Austrian archduke (1821–1849)

Archduke Ferdinand Karl Viktor of Austria-Este (Italian: Ferdinando Carlo Vittorio; 20 July 1821 – 15 December 1849) was an Austrian archduke of the House of Austria-Este and a prince of Modena.

==Biography==
Ferdinand Karl Viktor was born on 20 July 1821. Born in Modena, he was the second son of Francis IV of Modena and his niece and wife, Maria Beatrice of Savoy. His paternal grandmother had been heiress to the Duchy of Modena, because her father Ercole III d'Este had no sons.

At age 18, Ferdinand became a member of the Corazzieri Francesco IV regiment. After a year of service, he was placed into the Principe di Prussia regiment. He was given command of a brigade in 1846.
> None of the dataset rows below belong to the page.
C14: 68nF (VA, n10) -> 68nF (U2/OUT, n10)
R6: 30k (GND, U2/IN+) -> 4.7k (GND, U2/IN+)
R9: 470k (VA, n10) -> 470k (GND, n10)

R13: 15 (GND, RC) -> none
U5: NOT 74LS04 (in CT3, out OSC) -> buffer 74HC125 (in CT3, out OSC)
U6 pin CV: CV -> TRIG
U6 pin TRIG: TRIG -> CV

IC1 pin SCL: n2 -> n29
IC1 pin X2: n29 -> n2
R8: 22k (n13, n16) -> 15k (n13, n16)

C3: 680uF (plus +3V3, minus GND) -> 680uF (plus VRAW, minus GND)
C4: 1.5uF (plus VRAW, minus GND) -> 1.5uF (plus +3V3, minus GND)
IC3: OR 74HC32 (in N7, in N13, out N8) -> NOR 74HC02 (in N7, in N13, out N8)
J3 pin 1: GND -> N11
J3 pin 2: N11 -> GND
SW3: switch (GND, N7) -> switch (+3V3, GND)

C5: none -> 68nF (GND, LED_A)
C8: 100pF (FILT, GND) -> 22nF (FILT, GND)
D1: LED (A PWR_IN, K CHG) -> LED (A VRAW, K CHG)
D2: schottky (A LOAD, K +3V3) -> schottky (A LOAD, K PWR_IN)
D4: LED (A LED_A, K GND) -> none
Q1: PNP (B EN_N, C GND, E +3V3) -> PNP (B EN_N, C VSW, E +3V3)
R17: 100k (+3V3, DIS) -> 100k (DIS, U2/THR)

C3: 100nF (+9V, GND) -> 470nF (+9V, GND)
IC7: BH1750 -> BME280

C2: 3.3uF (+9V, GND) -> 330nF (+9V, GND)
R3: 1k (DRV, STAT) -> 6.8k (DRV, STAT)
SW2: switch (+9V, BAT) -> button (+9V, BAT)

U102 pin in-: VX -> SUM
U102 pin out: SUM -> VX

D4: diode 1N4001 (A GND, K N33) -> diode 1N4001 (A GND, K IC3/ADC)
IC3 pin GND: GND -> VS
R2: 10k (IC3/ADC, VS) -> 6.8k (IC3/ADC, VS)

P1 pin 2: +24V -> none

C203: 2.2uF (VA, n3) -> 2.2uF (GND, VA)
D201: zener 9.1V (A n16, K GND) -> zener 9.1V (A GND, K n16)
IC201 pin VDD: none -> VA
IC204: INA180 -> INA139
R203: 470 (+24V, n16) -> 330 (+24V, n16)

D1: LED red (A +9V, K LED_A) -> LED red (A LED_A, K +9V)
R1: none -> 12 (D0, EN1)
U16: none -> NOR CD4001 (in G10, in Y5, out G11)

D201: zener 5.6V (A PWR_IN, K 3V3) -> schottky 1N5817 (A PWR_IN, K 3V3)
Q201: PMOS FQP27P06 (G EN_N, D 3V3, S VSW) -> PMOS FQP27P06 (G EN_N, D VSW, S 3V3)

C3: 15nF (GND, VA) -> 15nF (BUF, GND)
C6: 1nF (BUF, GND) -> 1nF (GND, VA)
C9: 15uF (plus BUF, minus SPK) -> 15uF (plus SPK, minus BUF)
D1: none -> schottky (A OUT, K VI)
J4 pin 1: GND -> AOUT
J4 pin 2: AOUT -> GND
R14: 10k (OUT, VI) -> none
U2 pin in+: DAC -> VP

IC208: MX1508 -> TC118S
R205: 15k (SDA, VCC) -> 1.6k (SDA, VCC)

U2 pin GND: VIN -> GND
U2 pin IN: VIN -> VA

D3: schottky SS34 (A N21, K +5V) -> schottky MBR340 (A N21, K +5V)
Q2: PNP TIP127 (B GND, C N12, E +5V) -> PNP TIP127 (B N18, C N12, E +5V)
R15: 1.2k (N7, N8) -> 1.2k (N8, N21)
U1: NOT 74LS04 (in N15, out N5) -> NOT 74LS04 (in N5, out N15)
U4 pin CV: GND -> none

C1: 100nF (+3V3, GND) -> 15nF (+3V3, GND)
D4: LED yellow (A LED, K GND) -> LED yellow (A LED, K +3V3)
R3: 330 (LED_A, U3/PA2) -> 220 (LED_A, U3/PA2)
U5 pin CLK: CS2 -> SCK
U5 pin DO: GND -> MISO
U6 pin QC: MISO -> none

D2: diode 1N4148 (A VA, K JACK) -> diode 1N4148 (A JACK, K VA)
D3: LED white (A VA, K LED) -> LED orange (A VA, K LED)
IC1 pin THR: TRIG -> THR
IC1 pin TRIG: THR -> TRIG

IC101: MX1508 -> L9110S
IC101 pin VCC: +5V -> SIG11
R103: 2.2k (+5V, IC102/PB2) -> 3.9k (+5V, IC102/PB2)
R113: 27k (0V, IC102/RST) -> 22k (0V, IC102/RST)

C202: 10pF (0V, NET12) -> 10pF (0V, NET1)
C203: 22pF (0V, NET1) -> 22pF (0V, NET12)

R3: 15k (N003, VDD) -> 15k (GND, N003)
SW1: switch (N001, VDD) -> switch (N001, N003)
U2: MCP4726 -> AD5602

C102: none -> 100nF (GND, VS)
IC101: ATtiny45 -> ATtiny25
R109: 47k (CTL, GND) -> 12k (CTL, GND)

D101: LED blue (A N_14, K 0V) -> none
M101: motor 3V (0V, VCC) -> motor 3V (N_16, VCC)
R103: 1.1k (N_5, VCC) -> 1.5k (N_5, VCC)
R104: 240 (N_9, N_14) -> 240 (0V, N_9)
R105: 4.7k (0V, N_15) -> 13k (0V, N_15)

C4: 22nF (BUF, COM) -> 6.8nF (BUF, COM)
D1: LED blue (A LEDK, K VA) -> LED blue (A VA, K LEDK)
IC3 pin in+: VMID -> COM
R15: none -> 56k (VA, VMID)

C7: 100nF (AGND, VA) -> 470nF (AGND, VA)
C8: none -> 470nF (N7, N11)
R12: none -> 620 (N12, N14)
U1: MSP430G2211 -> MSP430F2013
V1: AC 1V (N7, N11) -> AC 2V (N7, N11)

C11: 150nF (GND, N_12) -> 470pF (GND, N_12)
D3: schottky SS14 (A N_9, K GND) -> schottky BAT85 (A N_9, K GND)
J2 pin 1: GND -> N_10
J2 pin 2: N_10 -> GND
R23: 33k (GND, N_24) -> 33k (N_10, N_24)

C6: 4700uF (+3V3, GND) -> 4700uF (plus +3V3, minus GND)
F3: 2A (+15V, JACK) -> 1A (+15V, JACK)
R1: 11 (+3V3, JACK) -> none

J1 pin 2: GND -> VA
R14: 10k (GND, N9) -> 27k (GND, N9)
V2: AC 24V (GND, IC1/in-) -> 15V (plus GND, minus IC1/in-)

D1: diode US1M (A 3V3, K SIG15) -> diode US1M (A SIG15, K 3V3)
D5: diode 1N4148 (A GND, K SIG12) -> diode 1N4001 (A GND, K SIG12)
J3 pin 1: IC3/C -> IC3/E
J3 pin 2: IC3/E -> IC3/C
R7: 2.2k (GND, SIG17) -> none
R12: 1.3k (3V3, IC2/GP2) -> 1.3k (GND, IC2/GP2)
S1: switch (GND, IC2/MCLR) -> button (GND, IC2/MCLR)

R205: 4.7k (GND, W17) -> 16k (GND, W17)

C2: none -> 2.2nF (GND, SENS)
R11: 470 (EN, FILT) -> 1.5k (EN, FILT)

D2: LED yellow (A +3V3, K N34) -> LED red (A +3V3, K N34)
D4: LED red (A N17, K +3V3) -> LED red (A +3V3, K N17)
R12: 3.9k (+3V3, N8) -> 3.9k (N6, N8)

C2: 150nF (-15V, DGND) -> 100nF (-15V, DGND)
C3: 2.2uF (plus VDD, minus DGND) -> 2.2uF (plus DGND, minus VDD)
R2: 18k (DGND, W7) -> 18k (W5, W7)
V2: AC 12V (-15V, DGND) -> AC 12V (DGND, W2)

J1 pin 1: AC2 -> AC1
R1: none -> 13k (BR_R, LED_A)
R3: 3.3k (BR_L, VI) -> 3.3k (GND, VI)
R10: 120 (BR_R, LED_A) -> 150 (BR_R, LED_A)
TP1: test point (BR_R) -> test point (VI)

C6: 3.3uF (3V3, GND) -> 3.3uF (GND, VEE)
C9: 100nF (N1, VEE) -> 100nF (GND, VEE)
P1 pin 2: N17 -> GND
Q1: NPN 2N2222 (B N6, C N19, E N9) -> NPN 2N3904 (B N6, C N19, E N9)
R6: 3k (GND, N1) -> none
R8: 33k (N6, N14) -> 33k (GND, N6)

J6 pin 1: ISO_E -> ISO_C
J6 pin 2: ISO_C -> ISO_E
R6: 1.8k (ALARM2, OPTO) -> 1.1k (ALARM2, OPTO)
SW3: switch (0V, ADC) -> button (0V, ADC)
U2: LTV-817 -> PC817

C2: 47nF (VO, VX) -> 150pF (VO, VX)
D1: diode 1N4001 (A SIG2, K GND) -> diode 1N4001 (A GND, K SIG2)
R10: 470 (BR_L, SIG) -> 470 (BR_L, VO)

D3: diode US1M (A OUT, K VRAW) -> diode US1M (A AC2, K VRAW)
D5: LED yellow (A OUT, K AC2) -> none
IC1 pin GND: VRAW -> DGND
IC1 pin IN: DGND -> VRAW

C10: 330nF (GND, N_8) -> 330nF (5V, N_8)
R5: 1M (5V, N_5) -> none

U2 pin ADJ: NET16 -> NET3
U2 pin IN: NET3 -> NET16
Ferdinand married Archduchess Elisabeth Franziska of Austria on 4 October 1847, and their union produced Maria Theresa of Austria-Este, Queen of Bavaria. Ferdinand died on 15 December 1849. His widow married Archduke Karl Ferdinand of Austria on 18 April 1854.

Ferdinand is the link in the Jacobite succession between his brother Francis V, Duke of Modena and his daughter Maria Theresa of Austria-Este.